(Named joint coordinates)
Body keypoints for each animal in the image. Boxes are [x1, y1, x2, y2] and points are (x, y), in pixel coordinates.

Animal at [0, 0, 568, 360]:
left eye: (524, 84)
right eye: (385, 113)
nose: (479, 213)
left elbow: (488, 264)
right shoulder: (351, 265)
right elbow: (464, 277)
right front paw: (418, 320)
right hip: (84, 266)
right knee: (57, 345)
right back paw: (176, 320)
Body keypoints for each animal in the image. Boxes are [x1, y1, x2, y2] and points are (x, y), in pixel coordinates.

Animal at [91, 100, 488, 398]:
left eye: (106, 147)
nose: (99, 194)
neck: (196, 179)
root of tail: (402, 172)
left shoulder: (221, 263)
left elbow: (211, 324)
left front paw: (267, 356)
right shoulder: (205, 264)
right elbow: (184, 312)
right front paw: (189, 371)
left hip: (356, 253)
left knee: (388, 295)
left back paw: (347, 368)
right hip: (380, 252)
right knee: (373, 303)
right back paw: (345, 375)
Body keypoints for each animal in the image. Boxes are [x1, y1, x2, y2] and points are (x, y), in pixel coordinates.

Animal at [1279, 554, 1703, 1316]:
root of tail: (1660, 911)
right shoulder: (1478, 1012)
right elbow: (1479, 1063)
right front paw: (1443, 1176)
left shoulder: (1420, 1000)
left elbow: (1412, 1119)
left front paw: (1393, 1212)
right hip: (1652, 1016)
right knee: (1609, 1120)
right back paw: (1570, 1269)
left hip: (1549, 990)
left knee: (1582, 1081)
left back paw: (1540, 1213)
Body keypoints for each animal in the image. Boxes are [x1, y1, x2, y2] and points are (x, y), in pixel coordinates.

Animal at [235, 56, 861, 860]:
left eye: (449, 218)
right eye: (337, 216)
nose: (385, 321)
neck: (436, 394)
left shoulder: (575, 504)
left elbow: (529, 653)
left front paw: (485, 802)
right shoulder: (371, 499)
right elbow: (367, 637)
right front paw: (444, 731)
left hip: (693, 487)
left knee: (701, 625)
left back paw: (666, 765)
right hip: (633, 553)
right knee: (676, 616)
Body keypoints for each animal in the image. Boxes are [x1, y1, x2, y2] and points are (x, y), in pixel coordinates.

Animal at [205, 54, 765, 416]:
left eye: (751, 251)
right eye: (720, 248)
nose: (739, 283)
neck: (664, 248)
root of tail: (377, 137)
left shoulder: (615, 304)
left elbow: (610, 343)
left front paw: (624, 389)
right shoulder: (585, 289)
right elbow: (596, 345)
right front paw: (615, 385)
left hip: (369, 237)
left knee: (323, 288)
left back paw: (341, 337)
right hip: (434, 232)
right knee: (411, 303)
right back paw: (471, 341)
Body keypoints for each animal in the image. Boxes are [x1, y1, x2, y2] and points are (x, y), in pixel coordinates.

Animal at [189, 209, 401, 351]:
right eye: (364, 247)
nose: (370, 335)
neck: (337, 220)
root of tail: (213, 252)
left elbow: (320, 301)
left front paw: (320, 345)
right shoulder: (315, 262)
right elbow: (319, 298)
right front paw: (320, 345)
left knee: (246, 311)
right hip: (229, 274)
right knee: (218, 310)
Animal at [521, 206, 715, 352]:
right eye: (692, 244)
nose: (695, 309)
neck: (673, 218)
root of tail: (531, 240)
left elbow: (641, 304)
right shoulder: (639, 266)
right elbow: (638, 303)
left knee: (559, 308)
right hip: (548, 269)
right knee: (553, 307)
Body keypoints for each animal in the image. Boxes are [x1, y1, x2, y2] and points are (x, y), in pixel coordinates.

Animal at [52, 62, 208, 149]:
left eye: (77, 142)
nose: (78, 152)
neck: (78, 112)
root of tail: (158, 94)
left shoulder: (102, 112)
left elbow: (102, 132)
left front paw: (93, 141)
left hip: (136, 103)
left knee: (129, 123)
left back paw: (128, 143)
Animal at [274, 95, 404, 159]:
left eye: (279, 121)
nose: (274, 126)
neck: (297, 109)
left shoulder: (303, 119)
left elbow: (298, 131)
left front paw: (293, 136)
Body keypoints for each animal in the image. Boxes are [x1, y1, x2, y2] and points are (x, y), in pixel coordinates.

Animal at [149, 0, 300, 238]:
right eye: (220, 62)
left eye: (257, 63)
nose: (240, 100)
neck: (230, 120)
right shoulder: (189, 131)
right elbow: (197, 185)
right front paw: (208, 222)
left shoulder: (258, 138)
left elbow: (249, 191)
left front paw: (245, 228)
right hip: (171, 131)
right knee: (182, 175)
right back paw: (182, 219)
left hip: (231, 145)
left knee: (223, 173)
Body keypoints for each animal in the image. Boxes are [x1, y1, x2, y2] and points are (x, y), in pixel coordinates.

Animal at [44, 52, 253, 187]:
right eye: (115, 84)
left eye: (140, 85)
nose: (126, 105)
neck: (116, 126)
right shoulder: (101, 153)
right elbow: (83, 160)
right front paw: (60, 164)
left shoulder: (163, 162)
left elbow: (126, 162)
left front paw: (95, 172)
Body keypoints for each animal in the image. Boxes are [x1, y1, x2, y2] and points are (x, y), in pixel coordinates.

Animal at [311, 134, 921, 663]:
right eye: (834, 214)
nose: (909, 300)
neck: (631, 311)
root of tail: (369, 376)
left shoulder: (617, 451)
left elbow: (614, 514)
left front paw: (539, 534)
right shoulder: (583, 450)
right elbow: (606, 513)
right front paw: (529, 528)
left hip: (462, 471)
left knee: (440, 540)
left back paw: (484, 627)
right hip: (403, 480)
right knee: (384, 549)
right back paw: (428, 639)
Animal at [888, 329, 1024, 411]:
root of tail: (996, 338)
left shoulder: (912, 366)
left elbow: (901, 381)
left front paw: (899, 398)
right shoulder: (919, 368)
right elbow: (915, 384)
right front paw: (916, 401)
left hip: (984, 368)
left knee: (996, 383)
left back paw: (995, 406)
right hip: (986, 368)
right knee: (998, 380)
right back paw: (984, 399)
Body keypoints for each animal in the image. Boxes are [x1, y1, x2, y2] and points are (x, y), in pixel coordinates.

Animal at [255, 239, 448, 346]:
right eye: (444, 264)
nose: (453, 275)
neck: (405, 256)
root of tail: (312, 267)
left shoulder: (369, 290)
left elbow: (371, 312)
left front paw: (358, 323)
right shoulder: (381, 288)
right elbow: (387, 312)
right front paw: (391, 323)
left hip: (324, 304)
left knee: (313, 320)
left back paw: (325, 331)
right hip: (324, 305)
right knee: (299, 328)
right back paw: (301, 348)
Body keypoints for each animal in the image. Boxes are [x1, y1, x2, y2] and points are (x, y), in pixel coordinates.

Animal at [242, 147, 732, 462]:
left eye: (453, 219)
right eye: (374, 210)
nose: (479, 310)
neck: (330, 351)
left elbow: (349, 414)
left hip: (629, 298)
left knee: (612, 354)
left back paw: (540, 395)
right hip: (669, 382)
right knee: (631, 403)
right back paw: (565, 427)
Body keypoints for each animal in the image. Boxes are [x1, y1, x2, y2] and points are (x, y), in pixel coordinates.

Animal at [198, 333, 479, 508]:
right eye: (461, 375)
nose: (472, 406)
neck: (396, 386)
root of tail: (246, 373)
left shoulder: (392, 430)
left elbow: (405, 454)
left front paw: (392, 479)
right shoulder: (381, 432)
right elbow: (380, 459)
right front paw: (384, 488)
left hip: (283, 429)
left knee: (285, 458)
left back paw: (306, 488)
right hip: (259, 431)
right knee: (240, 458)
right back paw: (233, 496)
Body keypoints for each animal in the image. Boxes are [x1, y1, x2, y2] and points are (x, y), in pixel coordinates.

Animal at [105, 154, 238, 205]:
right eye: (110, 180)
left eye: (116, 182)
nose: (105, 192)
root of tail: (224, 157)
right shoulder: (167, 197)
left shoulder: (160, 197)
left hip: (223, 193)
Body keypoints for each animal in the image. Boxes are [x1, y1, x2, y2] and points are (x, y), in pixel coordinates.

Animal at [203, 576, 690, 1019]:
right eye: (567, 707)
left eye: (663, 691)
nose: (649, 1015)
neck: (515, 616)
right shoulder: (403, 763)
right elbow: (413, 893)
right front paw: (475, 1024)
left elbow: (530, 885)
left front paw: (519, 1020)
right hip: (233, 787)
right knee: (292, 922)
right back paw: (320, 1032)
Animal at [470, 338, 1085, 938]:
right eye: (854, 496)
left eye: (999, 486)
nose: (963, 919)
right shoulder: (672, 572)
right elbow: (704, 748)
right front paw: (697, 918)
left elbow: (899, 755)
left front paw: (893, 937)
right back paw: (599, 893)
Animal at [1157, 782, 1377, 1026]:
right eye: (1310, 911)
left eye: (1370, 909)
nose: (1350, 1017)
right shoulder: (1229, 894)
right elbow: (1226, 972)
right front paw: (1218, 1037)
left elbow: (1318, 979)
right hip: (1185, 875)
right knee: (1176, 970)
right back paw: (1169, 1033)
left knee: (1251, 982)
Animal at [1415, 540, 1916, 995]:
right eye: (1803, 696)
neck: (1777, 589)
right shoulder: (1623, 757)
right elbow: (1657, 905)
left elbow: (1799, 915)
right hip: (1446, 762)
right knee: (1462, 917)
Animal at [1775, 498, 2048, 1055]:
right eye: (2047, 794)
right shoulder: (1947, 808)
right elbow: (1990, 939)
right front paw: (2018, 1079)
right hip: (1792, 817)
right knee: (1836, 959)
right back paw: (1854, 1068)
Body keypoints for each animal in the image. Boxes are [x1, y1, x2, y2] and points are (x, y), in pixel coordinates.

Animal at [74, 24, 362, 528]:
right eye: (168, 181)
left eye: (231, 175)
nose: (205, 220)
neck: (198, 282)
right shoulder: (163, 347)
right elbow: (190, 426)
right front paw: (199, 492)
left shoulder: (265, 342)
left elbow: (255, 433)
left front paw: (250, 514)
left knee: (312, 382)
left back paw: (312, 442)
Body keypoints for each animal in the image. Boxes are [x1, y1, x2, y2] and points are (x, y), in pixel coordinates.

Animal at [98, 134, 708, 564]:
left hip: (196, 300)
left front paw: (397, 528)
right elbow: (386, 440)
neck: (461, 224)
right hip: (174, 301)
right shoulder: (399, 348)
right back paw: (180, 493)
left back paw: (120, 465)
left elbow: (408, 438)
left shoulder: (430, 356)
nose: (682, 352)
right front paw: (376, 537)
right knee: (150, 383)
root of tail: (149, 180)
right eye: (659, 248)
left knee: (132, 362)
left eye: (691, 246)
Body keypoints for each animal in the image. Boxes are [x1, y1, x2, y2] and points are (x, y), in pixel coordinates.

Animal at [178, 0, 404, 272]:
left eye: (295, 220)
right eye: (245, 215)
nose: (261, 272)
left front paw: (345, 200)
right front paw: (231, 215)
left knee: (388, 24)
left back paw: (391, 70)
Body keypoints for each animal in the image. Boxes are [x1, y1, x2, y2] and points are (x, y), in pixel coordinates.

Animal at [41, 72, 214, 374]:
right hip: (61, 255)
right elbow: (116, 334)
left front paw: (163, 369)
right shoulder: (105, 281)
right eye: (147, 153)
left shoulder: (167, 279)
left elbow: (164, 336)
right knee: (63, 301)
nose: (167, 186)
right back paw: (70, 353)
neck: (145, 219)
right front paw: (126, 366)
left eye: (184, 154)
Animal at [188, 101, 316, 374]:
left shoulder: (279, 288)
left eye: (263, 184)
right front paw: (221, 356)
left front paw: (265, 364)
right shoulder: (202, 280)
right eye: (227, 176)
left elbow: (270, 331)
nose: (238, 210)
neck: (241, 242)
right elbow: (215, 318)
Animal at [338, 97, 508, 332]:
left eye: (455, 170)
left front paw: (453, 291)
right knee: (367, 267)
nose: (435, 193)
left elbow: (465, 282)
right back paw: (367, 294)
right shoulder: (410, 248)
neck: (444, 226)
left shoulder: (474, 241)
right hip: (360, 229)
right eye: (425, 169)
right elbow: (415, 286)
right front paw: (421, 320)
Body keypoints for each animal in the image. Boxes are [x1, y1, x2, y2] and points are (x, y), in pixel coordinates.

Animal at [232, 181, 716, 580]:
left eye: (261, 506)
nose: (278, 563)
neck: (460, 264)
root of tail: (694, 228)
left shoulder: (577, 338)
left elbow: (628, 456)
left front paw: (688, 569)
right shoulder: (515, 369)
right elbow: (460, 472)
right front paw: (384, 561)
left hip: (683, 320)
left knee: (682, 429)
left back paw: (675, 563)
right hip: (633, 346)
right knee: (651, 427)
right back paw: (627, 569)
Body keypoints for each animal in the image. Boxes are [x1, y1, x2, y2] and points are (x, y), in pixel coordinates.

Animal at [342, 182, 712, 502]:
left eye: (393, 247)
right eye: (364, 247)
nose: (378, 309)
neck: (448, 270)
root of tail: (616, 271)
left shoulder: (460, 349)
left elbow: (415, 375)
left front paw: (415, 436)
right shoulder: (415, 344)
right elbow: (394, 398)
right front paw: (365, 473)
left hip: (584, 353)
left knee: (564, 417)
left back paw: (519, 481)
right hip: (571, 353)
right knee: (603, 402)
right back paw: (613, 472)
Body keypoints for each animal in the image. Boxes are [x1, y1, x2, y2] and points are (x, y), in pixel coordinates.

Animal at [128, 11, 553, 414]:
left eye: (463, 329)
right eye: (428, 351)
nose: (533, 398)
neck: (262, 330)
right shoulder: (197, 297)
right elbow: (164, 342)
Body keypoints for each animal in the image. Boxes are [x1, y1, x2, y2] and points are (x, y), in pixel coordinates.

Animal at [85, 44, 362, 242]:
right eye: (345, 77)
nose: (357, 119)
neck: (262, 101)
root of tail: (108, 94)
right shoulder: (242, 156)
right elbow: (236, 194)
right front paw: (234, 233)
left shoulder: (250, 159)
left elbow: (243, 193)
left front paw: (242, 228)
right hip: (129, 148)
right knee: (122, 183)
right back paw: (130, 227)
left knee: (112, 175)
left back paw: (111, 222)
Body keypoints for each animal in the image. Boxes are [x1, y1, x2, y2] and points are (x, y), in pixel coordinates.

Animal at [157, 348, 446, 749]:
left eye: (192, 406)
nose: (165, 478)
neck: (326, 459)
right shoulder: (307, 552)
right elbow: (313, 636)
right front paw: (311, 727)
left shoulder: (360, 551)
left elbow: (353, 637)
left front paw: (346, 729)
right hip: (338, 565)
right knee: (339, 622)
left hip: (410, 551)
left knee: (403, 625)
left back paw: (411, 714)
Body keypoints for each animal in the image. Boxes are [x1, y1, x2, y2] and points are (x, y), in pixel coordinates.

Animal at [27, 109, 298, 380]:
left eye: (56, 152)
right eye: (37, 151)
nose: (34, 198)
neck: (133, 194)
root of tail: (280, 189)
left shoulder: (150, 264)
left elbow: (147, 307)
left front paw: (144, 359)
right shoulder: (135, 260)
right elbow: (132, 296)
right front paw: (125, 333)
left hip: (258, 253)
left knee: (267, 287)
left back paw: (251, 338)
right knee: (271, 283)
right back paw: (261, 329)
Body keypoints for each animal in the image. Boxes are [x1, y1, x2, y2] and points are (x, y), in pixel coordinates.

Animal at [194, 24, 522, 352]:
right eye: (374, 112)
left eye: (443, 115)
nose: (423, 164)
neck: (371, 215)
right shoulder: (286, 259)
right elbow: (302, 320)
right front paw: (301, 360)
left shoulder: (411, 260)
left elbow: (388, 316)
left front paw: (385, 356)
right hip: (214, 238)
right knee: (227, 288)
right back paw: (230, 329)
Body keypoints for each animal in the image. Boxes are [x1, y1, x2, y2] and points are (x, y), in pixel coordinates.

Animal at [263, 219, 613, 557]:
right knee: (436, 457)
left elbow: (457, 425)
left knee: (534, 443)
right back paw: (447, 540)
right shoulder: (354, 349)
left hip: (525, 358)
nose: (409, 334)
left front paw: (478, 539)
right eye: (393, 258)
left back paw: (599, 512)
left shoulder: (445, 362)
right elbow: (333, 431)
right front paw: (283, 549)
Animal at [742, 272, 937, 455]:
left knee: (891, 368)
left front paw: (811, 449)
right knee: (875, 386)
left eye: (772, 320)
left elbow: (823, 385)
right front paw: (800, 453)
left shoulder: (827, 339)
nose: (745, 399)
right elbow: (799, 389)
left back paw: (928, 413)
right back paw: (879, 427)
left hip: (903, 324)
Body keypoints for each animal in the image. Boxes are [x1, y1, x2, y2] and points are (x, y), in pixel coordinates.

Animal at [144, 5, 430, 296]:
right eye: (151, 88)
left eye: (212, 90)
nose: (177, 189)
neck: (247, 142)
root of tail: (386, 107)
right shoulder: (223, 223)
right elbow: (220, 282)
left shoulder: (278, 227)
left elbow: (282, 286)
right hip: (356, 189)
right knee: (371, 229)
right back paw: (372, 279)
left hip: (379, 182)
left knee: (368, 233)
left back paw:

## What the task requires
Beginning at the line above with "right elbow: (1479, 1063)" and finishing at the line with "left hip: (1549, 990)", return each line exactly and return nothing else.

## Answer box
right elbow: (1479, 1063)
right front paw: (1443, 1176)
left shoulder: (1420, 1000)
left elbow: (1412, 1119)
left front paw: (1393, 1212)
right hip: (1652, 1016)
right knee: (1609, 1120)
right back paw: (1570, 1269)
left hip: (1549, 990)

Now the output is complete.